Task to carry out: Could you rewrite the text read from every one of the records below as a single numbered list, one line per item, skipping blank lines and leaving the pictures out of your answer?
-- Opening Marker --
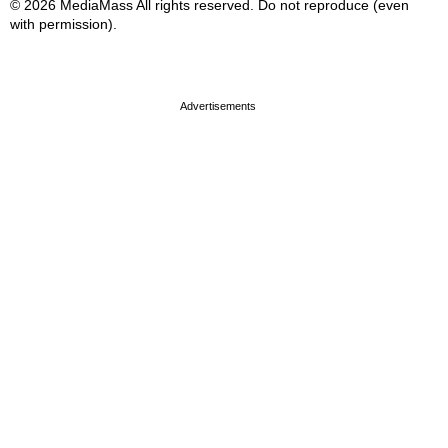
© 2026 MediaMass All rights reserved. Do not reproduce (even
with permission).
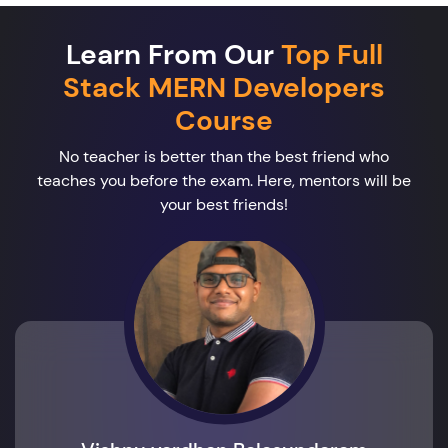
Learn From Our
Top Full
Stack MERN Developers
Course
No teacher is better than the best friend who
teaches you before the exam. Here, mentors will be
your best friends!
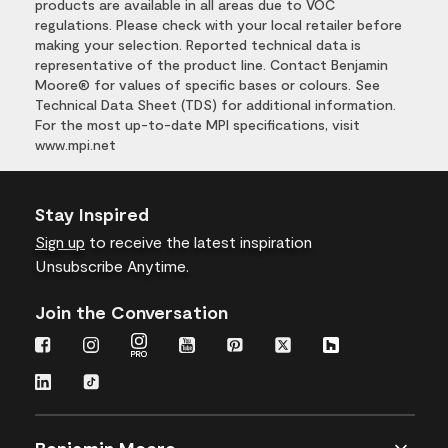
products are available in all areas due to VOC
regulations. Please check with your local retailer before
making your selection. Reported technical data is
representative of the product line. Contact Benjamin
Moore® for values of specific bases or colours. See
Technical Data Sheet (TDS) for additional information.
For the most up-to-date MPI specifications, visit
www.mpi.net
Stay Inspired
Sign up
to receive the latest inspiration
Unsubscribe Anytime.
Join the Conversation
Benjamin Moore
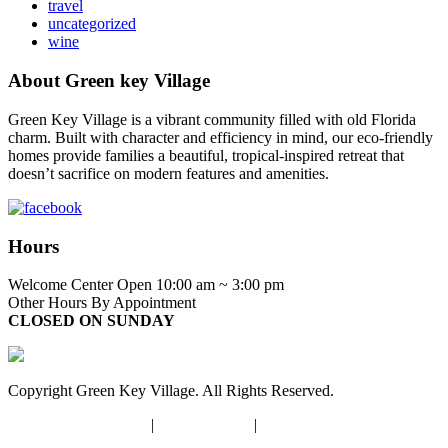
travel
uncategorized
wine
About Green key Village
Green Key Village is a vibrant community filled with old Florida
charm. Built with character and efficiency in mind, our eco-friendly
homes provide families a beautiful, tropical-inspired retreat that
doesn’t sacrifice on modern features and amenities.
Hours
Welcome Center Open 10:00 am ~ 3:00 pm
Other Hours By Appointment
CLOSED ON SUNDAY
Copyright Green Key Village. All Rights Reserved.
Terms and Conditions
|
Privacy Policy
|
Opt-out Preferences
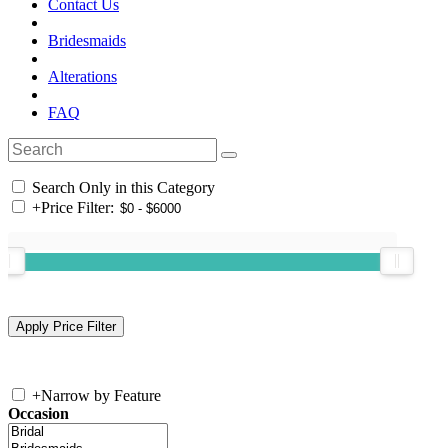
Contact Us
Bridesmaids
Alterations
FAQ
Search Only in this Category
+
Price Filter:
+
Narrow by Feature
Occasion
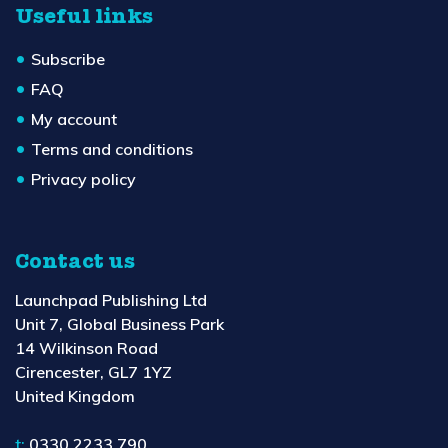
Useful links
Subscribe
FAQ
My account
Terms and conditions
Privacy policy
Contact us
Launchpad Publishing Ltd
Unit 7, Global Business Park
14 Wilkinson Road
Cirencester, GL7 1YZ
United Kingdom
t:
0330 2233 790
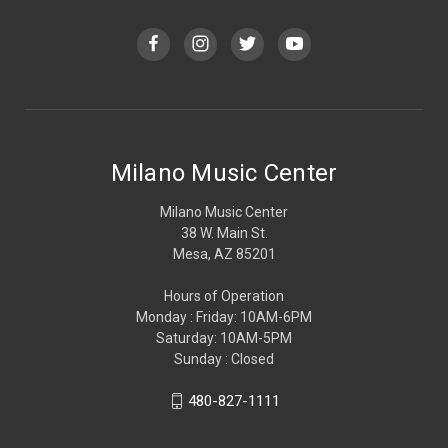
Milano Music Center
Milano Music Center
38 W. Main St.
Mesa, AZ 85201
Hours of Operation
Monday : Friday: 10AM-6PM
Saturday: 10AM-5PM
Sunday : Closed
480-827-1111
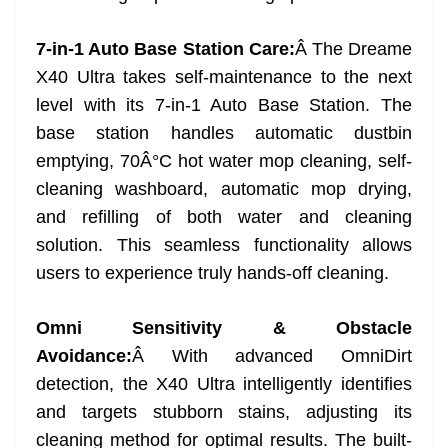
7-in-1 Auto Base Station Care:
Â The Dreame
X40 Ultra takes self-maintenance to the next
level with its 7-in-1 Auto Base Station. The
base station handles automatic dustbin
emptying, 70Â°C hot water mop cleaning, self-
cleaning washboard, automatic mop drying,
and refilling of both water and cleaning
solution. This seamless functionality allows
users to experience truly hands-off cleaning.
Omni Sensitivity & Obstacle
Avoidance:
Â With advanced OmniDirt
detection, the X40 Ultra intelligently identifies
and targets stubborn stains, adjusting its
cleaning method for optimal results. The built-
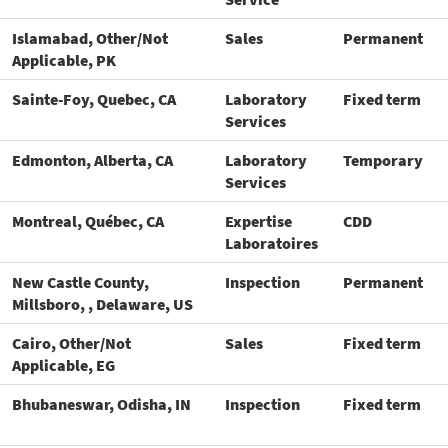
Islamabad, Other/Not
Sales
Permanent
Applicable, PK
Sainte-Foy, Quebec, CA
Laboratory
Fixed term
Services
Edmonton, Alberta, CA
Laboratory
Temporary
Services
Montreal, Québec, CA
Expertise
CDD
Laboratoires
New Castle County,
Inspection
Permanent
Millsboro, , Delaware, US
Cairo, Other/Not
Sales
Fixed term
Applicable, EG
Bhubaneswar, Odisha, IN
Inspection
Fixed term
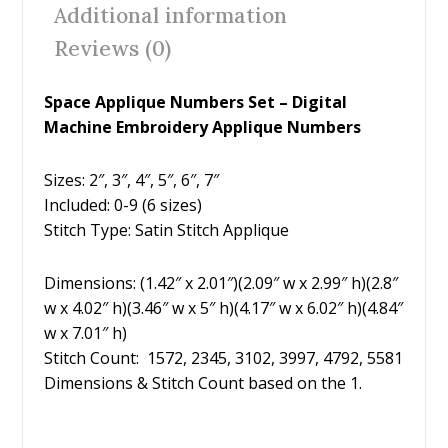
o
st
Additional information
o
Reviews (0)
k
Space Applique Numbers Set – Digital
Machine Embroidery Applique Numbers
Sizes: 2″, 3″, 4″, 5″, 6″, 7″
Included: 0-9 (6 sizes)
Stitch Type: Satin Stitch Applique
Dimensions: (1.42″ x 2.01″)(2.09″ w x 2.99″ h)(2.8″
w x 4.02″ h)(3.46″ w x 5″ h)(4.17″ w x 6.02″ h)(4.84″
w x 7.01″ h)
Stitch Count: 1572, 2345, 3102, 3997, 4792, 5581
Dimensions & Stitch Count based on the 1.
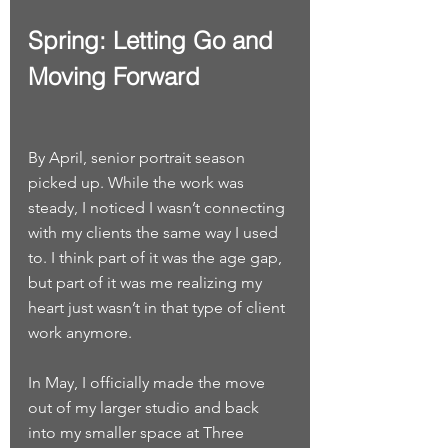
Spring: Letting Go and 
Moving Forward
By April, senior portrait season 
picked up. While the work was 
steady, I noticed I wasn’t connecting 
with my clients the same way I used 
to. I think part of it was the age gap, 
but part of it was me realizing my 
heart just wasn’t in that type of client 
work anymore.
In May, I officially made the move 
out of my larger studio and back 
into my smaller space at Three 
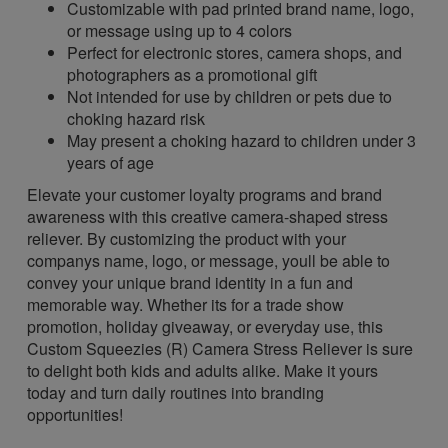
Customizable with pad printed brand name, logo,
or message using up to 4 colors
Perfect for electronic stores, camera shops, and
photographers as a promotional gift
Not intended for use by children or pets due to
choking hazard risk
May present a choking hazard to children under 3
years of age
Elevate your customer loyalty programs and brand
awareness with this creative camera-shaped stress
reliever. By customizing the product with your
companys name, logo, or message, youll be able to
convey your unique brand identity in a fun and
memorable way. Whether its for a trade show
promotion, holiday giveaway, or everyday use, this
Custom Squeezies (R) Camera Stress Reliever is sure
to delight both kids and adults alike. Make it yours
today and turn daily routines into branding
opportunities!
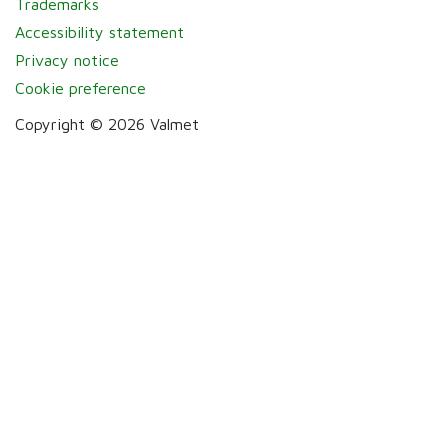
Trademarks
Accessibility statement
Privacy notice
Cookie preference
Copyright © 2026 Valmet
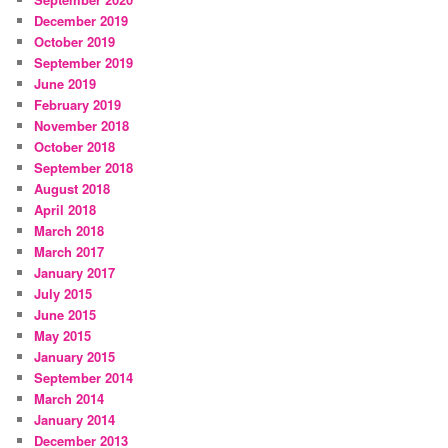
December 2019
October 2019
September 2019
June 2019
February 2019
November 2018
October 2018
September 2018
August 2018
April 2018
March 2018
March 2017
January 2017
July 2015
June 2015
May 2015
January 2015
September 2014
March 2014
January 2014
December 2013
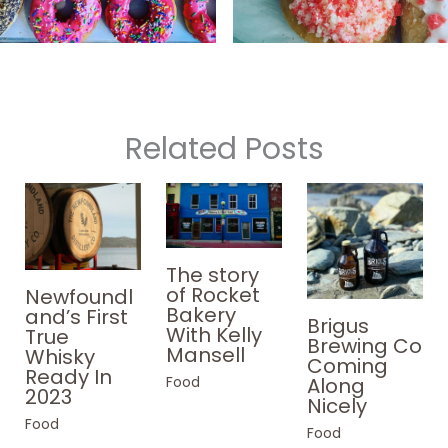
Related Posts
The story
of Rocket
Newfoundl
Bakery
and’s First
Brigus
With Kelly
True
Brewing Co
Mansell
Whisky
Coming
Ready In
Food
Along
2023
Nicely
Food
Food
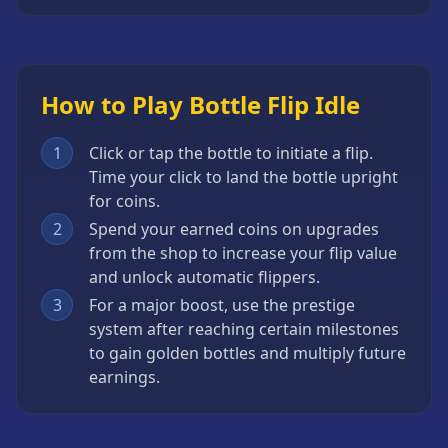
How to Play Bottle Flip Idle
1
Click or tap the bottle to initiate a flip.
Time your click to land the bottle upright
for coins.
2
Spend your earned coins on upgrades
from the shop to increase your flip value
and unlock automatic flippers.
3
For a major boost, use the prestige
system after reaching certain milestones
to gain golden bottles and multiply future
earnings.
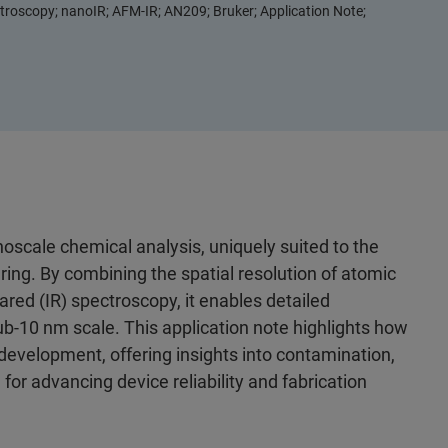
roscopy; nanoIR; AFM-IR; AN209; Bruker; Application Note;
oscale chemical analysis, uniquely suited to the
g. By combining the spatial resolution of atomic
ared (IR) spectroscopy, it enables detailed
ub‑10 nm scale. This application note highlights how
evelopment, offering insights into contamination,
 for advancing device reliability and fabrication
-- Closing Marker --
Answer below:
1. © 2026 MediaMass All rights reserved. Do not reproduce (even
2. with permission).
3. Learn From Our
4. Top Full
5. Stack MERN Developers
6. Course
7. No teacher is better than the best friend who
8. teaches you before the exam. Here, mentors will be
9. your best friends!
10. products are available in all areas due to VOC
11. regulations. Please check with your local retailer before
12. making your selection. Reported technical data is
13. representative of the product line. Contact Benjamin
14. Moore® for values of specific bases or colours. See
15. Technical Data Sheet (TDS) for additional information.
16. For the most up-to-date MPI specifications, visit
17. www.mpi.net
18. Stay Inspired
19. Sign up
20. to receive the latest inspiration
21. Unsubscribe Anytime.
22. Join the Conversation
23. Benjamin Moore
24. travel
25. uncategorized
26. wine
27. About Green key Village
28. Green Key Village is a vibrant community filled with old Florida
29. charm. Built with character and efficiency in mind, our eco-friendly
30. homes provide families a beautiful, tropical-inspired retreat that
31. doesn’t sacrifice on modern features and amenities.
32. Hours
33. Welcome Center Open 10:00 am ~ 3:00 pm
34. Other Hours By Appointment
35. CLOSED ON SUNDAY
36. Copyright Green Key Village. All Rights Reserved.
37. Terms and Conditions
38. |
39. Privacy Policy
40. |
41. Opt-out Preferences
42. Contact Us
43. Bridesmaids
44. Alterations
45. FAQ
46. Search Only in this Category
47. +
48. Price Filter:
49. +
50. Narrow by Feature
51. Occasion
52. Useful links
53. Subscribe
54. FAQ
55. My account
56. Terms and conditions
57. Privacy policy
58. Contact us
59. Launchpad Publishing Ltd
60. Unit 7, Global Business Park
61. 14 Wilkinson Road
62. Cirencester, GL7 1YZ
63. United Kingdom
64. t:
65. 0330 2233 790
66. Milano Music Center
67. Milano Music Center
68. 38 W. Main St.
69. Mesa, AZ 85201
70. Hours of Operation
71. Monday : Friday: 10AM-6PM
72. Saturday: 10AM-5PM
73. Sunday : Closed
74. 480-827-1111
75. 7-in-1 Auto Base Station Care:
76. Â The Dreame
77. X40 Ultra takes self-maintenance to the next
78. level with its 7-in-1 Auto Base Station. The
79. base station handles automatic dustbin
80. emptying, 70Â°C hot water mop cleaning, self-
81. cleaning washboard, automatic mop drying,
82. and refilling of both water and cleaning
83. solution. This seamless functionality allows
84. users to experience truly hands-off cleaning.
85. Omni Sensitivity & Obstacle
86. Avoidance:
87. Â With advanced OmniDirt
88. detection, the X40 Ultra intelligently identifies
89. and targets stubborn stains, adjusting its
90. cleaning method for optimal results. The built-
91. Islamabad, Other/Not
92. Sales
93. Permanent
94. Applicable, PK
95. Sainte-Foy, Quebec, CA
96. Laboratory
97. Fixed term
98. Services
99. Edmonton, Alberta, CA
100. Laboratory
101. Temporary
102. Services
103. Montreal, Québec, CA
104. Expertise
105. CDD
106. Laboratoires
107. New Castle County,
108. Inspection
109. Permanent
110. Millsboro, , Delaware, US
111. Cairo, Other/Not
112. Sales
113. Fixed term
114. Applicable, EG
115. Bhubaneswar, Odisha, IN
116. Inspection
117. Fixed term
118. o
119. st
120. Additional information
121. o
122. Reviews (0)
123. k
124. Space Applique Numbers Set – Digital
125. Machine Embroidery Applique Numbers
126. Sizes: 2″, 3″, 4″, 5″, 6″, 7″
127. Included: 0-9 (6 sizes)
128. Stitch Type: Satin Stitch Applique
129. Dimensions: (1.42″ x 2.01″)(2.09″ w x 2.99″ h)(2.8″
130. w x 4.02″ h)(3.46″ w x 5″ h)(4.17″ w x 6.02″ h)(4.84″
131. w x 7.01″ h)
132. Stitch Count: 1572, 2345, 3102, 3997, 4792, 5581
133. Dimensions & Stitch Count based on the 1.
134. Spring: Letting Go and 
135. Moving Forward
136. By April, senior portrait season 
137. picked up. While the work was 
138. steady, I noticed I wasn’t connecting 
139. with my clients the same way I used 
140. to. I think part of it was the age gap, 
141. but part of it was me realizing my 
142. heart just wasn’t in that type of client 
143. work anymore.
144. In May, I officially made the move 
145. out of my larger studio and back 
146. into my smaller space at Three 
147. Customizable with pad printed brand name, logo,
148. or message using up to 4 colors
149. Perfect for electronic stores, camera shops, and
150. photographers as a promotional gift
151. Not intended for use by children or pets due to
152. choking hazard risk
153. May present a choking hazard to children under 3
154. years of age
155. Elevate your customer loyalty programs and brand
156. awareness with this creative camera-shaped stress
157. reliever. By customizing the product with your
158. companys name, logo, or message, youll be able to
159. convey your unique brand identity in a fun and
160. memorable way. Whether its for a trade show
161. promotion, holiday giveaway, or everyday use, this
162. Custom Squeezies (R) Camera Stress Reliever is sure
163. to delight both kids and adults alike. Make it yours
164. today and turn daily routines into branding
165. opportunities!
166. Trademarks
167. Accessibility statement
168. Privacy notice
169. Cookie preference
170. Copyright © 2026 Valmet
171. December 2019
172. October 2019
173. September 2019
174. June 2019
175. February 2019
176. November 2018
177. October 2018
178. September 2018
179. August 2018
180. April 2018
181. March 2018
182. March 2017
183. January 2017
184. July 2015
185. June 2015
186. May 2015
187. January 2015
188. September 2014
189. March 2014
190. January 2014
191. December 2013
192. Related Posts
193. The story
194. of Rocket
195. Newfoundl
196. Bakery
197. and’s First
198. Brigus
199. With Kelly
200. True
201. Brewing Co
202. Mansell
203. Whisky
204. Coming
205. Ready In
206. Food
207. Along
208. 2023
209. Nicely
210. Food
211. Food
212. How to Play Bottle Flip Idle
213. 1
214. Click or tap the bottle to initiate a flip.
215. Time your click to land the bottle upright
216. for coins.
217. 2
218. Spend your earned coins on upgrades
219. from the shop to increase your flip value
220. and unlock automatic flippers.
221. 3
222. For a major boost, use the prestige
223. system after reaching certain milestones
224. to gain golden bottles and multiply future
225. earnings.
226. roscopy; nanoIR; AFM-IR; AN209; Bruker; Application Note;
227. oscale chemical analysis, uniquely suited to the
228. g. By combining the spatial resolution of atomic
229. ared (IR) spectroscopy, it enables detailed
230. ub‑10 nm scale. This application note highlights how
231. evelopment, offering insights into contamination,
232.  for advancing device reliability and fabrication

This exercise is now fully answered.